# Makita BO5030K



## a1Jim (Aug 9, 2008)

Thanks for the review


----------



## dustinkester (Sep 16, 2009)

Good review. Too bad you had to return it, and then had even worse luck. Most of the time Makitas do not disappoint like this.


----------



## 559dustdesigns (Sep 23, 2009)

I recently picked up a Makita sander at OSH because it was a clearance item. The sander was only 32.34 with tax and everything. This sander works great and vibrates less than the Porter Cable I spent 69 bucks for. Please don't write off Makita tools.


----------



## stevenhsieh (Jan 8, 2010)

559dustdesigns

Not all tools coming from the factory are the same.

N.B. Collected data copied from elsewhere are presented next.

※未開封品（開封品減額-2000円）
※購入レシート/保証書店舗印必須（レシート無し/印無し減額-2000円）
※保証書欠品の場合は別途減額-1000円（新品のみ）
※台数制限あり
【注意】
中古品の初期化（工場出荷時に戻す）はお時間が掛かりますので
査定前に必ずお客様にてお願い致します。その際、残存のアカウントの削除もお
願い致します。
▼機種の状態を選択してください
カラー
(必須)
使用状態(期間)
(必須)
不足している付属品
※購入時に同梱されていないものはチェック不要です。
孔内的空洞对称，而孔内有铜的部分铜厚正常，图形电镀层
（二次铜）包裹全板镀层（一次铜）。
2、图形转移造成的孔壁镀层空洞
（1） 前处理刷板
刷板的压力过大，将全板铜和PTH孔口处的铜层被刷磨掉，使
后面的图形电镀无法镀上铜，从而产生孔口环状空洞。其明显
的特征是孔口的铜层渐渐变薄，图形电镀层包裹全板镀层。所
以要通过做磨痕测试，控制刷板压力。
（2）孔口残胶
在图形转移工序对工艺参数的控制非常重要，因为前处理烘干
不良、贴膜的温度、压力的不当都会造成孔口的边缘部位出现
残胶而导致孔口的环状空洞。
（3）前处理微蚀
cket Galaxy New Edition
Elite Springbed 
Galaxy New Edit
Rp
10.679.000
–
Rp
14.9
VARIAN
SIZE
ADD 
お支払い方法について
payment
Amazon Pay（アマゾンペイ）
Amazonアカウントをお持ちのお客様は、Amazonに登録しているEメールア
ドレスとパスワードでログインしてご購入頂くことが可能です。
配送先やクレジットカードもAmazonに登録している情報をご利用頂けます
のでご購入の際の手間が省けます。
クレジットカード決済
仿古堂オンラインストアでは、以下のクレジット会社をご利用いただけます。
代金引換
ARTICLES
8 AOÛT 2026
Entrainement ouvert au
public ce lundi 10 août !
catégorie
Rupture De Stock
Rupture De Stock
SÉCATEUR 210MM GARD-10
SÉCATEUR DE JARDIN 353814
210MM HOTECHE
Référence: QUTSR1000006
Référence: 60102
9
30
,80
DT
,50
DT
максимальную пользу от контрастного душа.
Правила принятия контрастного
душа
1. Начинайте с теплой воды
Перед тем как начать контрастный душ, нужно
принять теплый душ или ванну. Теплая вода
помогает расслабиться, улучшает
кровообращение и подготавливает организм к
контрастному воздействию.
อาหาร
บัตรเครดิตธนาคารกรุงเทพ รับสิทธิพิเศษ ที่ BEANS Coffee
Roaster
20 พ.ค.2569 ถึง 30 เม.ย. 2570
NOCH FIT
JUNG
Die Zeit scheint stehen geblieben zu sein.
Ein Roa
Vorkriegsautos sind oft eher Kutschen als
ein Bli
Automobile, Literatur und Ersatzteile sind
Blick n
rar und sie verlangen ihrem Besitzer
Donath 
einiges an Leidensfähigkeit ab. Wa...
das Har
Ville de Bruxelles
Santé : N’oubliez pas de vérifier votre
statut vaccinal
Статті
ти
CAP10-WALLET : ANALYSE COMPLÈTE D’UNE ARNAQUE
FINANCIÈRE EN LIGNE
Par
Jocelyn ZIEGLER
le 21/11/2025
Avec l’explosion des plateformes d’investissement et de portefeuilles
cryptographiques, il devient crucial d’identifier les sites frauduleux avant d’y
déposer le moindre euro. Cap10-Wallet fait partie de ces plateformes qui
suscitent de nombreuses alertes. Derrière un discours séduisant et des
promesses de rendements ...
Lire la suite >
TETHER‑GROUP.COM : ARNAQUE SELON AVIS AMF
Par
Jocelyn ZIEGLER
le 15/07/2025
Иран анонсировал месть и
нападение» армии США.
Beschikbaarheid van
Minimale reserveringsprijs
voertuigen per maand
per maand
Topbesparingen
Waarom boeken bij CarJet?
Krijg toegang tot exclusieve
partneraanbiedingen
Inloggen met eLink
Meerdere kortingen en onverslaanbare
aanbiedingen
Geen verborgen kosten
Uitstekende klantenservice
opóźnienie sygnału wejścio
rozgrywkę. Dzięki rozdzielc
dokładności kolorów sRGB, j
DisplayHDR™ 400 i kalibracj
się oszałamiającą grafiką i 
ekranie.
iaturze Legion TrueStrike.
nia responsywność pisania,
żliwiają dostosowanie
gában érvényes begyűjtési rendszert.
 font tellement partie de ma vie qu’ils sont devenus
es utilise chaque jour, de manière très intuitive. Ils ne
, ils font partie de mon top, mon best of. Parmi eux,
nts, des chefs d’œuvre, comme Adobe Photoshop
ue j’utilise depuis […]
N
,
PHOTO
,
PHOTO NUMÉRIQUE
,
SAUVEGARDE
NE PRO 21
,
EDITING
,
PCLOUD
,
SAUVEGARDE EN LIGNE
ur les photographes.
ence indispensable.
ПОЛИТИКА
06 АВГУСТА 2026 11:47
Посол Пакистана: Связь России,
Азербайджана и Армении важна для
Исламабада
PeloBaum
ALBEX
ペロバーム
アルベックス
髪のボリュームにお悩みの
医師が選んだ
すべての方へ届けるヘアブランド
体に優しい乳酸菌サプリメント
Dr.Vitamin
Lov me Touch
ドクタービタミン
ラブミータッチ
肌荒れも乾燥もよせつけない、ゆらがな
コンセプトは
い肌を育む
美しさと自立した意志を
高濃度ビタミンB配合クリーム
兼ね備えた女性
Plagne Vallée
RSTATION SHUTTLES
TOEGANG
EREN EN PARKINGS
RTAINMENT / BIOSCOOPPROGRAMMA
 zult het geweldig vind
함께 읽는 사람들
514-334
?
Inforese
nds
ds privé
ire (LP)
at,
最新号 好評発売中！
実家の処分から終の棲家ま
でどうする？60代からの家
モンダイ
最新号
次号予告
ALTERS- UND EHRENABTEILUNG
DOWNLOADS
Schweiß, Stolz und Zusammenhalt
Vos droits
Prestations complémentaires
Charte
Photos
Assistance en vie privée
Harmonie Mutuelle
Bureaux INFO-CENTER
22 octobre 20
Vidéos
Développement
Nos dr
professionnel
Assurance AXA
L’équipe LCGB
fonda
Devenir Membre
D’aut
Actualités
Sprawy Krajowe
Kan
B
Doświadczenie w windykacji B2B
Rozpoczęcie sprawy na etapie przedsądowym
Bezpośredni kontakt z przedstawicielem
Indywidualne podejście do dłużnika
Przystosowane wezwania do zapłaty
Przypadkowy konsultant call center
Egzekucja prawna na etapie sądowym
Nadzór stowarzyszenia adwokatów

I made a mistake by buying from Big Box store. should have been bought from Bob's store.
It is not the same.


----------



## tgimacb (Dec 11, 2020)

> I recently picked up a Makita sander at OSH because it was a clearance item. The sander was only 32.34 with tax and everything. This sander works great and vibrates less than the Porter Cable I spent 69 bucks for. Please don t write off Makita tools. - 559dustdesigns


Dec 2020 purchase BO5030K -THE same product reviewed a decade ago here.
I have endured many Makita tool failures, so I am giving this palm sander the cance you reason it deserves/

~ First usage experience judgement A-OK


----------